**Your instructions**
Reproduce the lines below without any change, everything from the line containing "pose de solides" down to the line containing "la robustesse et", with both of those lines included.

+++ Given entries

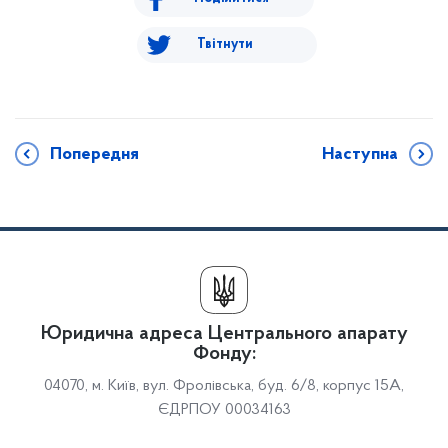
Твітнути
Попередня
Наступна
Юридична адреса Центрального апарату
Фонду:
04070, м. Київ, вул. Фролівська, буд. 6/8, корпус 15А,
ЄДРПОУ 00034163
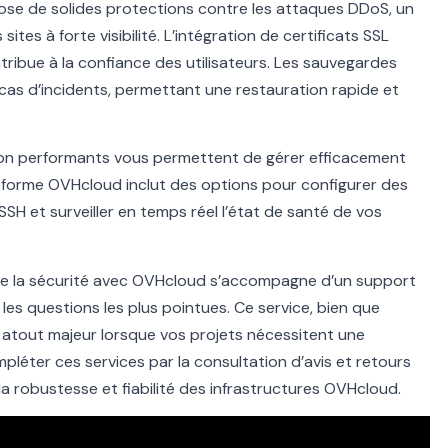
pose de solides protections contre les attaques DDoS, un
ites à forte visibilité. L’intégration de certificats SSL
ntribue à la confiance des utilisateurs. Les sauvegardes
 cas d’incidents, permettant une restauration rapide et
ion performants vous permettent de gérer efficacement
ateforme OVHcloud inclut des options pour configurer des
SSH et surveiller en temps réel l’état de santé de vos
de la sécurité avec OVHcloud s’accompagne d’un support
 les questions les plus pointues. Ce service, bien que
un atout majeur lorsque vos projets nécessitent une
léter ces services par la consultation d’avis et retours
la robustesse et fiabilité des infrastructures OVHcloud.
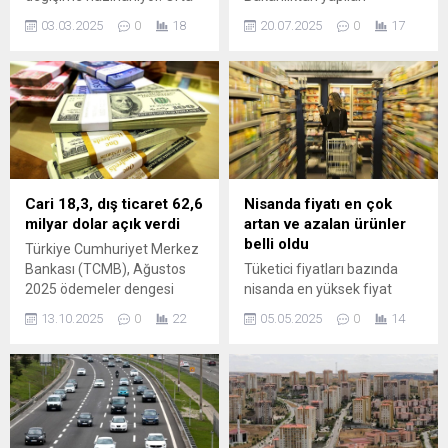
Vadeli Program kapsamında
açıklamada, Gümrükler
03.03.2025
0
18
20.07.2025
0
17
geliştirilen Tamamlayıcı
Muhafaza ekiplerinin bu yıl
Emeklilik Sistemi (TES),
içerisinde yasa dışı tütün ve
emeklilere ikinci bir maaş
elektronik sigara ticaretine
fırsatı sunarak yaşam
yönelik operasyonları
standartlarını yükseltmeyi
sonucunda toplam değeri
hedefliyor. SGK Uzmanı
yaklaşık 451 milyon 588 bin
Emin Yılmaz, milyonlarca
lira olan 2 milyon 150 bin
çalışanın merak ettiği
paket sigara ile 4 ...
sistemin detaylarını ve olası
Cari 18,3, dış ticaret 62,6
Nisanda fiyatı en çok
başlangıç tarihini açıkladı.
milyar dolar açık verdi
artan ve azalan ürünler
belli oldu
Türkiye Cumhuriyet Merkez
Bankası (TCMB), Ağustos
Tüketici fiyatları bazında
2025 ödemeler dengesi
nisanda en yüksek fiyat
istatistiklerini açıkladı. Buna
artışı yüzde 42,1 ile hava
13.10.2025
0
22
05.05.2025
0
14
göre, cari işlemler hesabı 5
yoluyla yolcu taşımacılığında
milyar 455 milyon dolar
gerçekleşirken, en çok
fazla verirken, altın ve enerji
ucuzlayan ürün yüzde 17,32
hariç cari fazla 10 milyar 5
ile taze sebzeler (patates
milyon dolara ulaştı. DIŞ ...
hariç) olarak belirlendi.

++++++

**Reply to the exercise**
pose de solides protections contre les attaques DDoS, un
ites à forte visibilité. L’intégration de certificats SSL
ntribue à la confiance des utilisateurs. Les sauvegardes
 cas d’incidents, permettant une restauration rapide et
ion performants vous permettent de gérer efficacement
ateforme OVHcloud inclut des options pour configurer des
SSH et surveiller en temps réel l’état de santé de vos
de la sécurité avec OVHcloud s’accompagne d’un support
 les questions les plus pointues. Ce service, bien que
un atout majeur lorsque vos projets nécessitent une
léter ces services par la consultation d’avis et retours
la robustesse et fiabilité des infrastructures OVHcloud.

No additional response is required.